If you’re keen, and why not, the artwork for this album has been released for public consumption and use by the artist Jonathan Barnbrook:
“If I'll never see the English evergreens I’m running to. It’s nothing to me. It’s nothing to see”
Curse those Oligarchs with their foaming mouths. The music industry must be full of them.
“Don’t believe for just one second I’m forgetting you”
The imagery in the videos for these ones are crazy. So wild with symbolism and nods and winks. Especially the Blackstar vid, which feels like David Lynch might’ve made it. Instead it was Breaking Bad alum Johan Renck, who also directed The Last Panthers show, which used that song as a theme tune.
“Seeing more and feeling less
Saying no but meaning yes
This is all I ever meant
That's the message that I sent”
Finale
I wonder how this album would’ve been received were it not for the death it foretold. I know that it was in part about all that, so it’s hard to divorce the two, but there’s no way it sells as well as it has if people weren’t buying it to help their grieving. Initial reviews were all pretty positive but, man, this is one radical record. So in that regard it’s great to see people embracing something that they may not otherwise have bothered with, one last wonderful gift from a man who spent his life breaking boundaries. Like challenging MTV on their racial bias in the 80s for one.

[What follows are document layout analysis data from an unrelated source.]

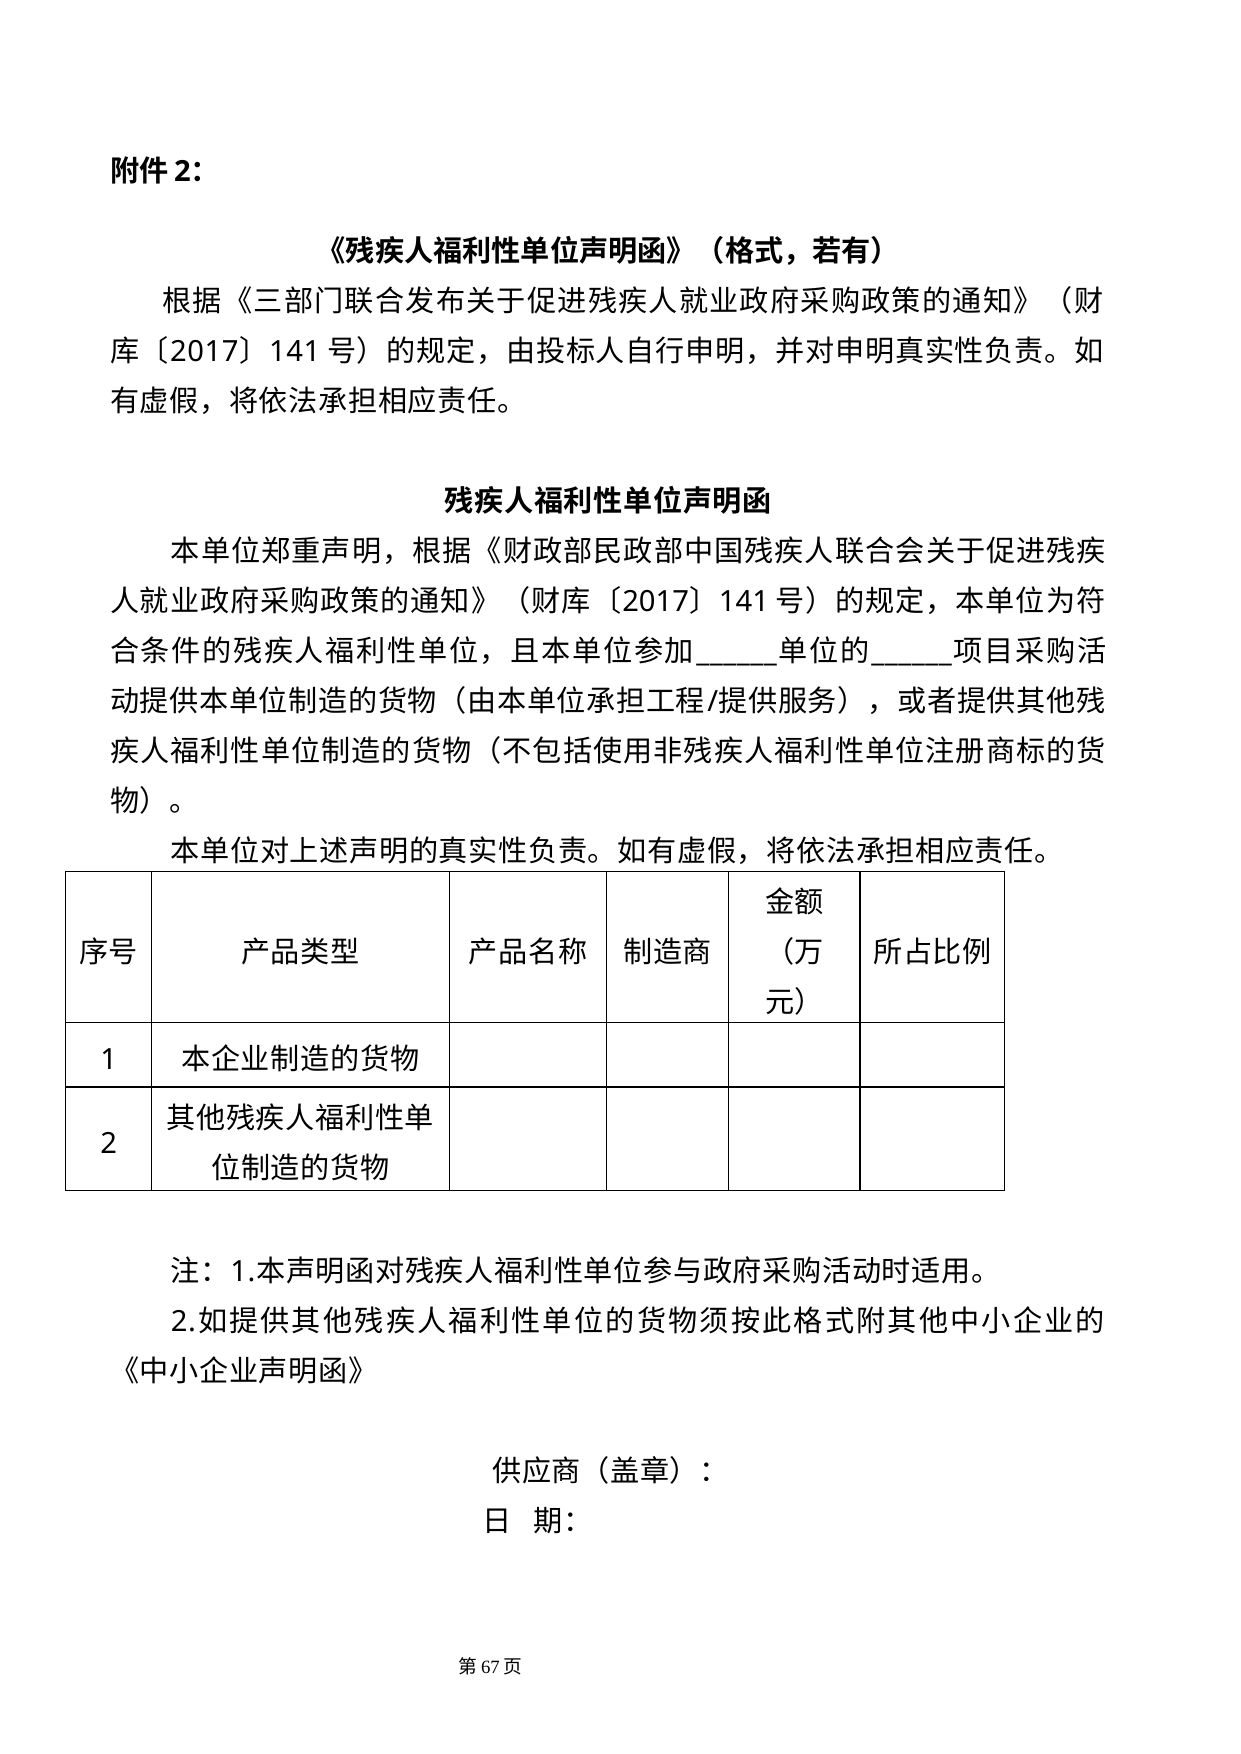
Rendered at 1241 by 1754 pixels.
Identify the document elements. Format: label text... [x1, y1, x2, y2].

table_cell [450, 1088, 606, 1190]
table_cell [607, 1088, 728, 1190]
text 残疾人福利性单位声明函 [110, 471, 1106, 521]
table_cell 2 [66, 1088, 151, 1190]
table_cell [861, 1023, 1004, 1086]
text 本单位郑重声明，根据《财政部民政部中国残疾人联合会关于促进残疾人就业政府采购政策的通知》（财库〔2017〕141号）的规定，本单位为符合条件的残疾人福利性单位，且本单位参加______单位的______项目采购活动提供本单位制造的货物（由本单位承担工程/提供服务），或者提供其他残疾人福利性单位制造的货物（不包括使用非残疾人福利性单位注册商标的货物）。 [110, 521, 1106, 821]
text 注：1.本声明函对残疾人福利性单位参与政府采购活动时适用。 [110, 1241, 1095, 1291]
table_header 制造商 [607, 872, 728, 1022]
subtitle 附件2： [110, 148, 1106, 190]
table_cell [607, 1023, 728, 1086]
table_header 产品类型 [152, 872, 449, 1022]
table_cell [450, 1023, 606, 1086]
table_cell [861, 1088, 1004, 1190]
table_header 产品名称 [450, 872, 606, 1022]
table_cell 其他残疾人福利性单位制造的货物 [152, 1088, 449, 1190]
table_cell [729, 1088, 859, 1190]
text 供应商（盖章）： [110, 1441, 944, 1491]
table_cell 1 [66, 1023, 151, 1086]
table_cell 本企业制造的货物 [152, 1023, 449, 1086]
text 本单位对上述声明的真实性负责。如有虚假，将依法承担相应责任。 [110, 821, 1106, 871]
table_header 所占比例 [861, 872, 1004, 1022]
text 日 期： [110, 1491, 944, 1541]
subtitle 《残疾人福利性单位声明函》（格式，若有） [110, 221, 1106, 271]
table_header 金额 （万元） [729, 872, 859, 1022]
text 根据《三部门联合发布关于促进残疾人就业政府采购政策的通知》（财库〔2017〕141号）的规定，由投标人自行申明，并对申明真实性负责。如有虚假，将依法承担相应责任。 [110, 271, 1106, 421]
table_cell [729, 1023, 859, 1086]
text 2.如提供其他残疾人福利性单位的货物须按此格式附其他中小企业的《中小企业声明函》 [110, 1291, 1106, 1391]
table_header 序号 [66, 872, 151, 1022]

There’s not really a final word to be said on this. It’s a rare album that speaks for itself in entirety. You’ve probably already heard it - go listen to it again. Put it loud on the headphones late at night and have a drink to Ziggy Stardust, to the Thin White Duke, to Major Tom, to Aladdin Sane, to Jareth the Goblin King and to the one they called Davie Bowie.
He couldn’t give it all away but he gave more than enough.